Copy only the lines between the one holding "collectors: -- Banks & -- Solander" and the end of the rows below, inclusive, swapping "catalogue" for "catalog" and changing nothing else.

* start Data to process *

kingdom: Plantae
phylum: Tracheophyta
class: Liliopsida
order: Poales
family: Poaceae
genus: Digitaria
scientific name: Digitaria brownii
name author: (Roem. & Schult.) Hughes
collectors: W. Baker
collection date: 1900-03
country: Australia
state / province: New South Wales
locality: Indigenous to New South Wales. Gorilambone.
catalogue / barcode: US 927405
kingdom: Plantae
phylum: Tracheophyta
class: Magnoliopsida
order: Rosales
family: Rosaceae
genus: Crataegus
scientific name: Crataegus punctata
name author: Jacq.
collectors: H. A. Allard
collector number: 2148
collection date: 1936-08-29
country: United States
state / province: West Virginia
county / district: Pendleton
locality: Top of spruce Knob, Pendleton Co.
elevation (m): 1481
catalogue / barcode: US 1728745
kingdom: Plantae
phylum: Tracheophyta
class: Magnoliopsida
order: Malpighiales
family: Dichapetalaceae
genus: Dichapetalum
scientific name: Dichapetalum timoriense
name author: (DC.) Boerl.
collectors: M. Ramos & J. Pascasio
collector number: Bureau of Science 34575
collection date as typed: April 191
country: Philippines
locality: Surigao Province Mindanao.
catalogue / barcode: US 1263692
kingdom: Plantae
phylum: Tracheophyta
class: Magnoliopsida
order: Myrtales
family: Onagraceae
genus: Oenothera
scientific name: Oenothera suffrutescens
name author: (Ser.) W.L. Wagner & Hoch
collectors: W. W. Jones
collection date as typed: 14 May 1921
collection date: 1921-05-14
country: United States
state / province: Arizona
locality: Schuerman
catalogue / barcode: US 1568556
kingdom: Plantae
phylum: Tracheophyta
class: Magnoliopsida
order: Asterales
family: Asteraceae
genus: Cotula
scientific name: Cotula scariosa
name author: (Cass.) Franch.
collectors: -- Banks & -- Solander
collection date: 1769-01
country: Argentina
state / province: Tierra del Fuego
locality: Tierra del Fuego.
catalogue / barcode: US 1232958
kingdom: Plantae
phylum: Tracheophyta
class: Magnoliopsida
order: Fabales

* end Data to process *

| Task answer |
collectors: -- Banks & -- Solander
collection date: 1769-01
country: Argentina
state / province: Tierra del Fuego
locality: Tierra del Fuego.
catalog / barcode: US 1232958
kingdom: Plantae
phylum: Tracheophyta
class: Magnoliopsida
order: Fabales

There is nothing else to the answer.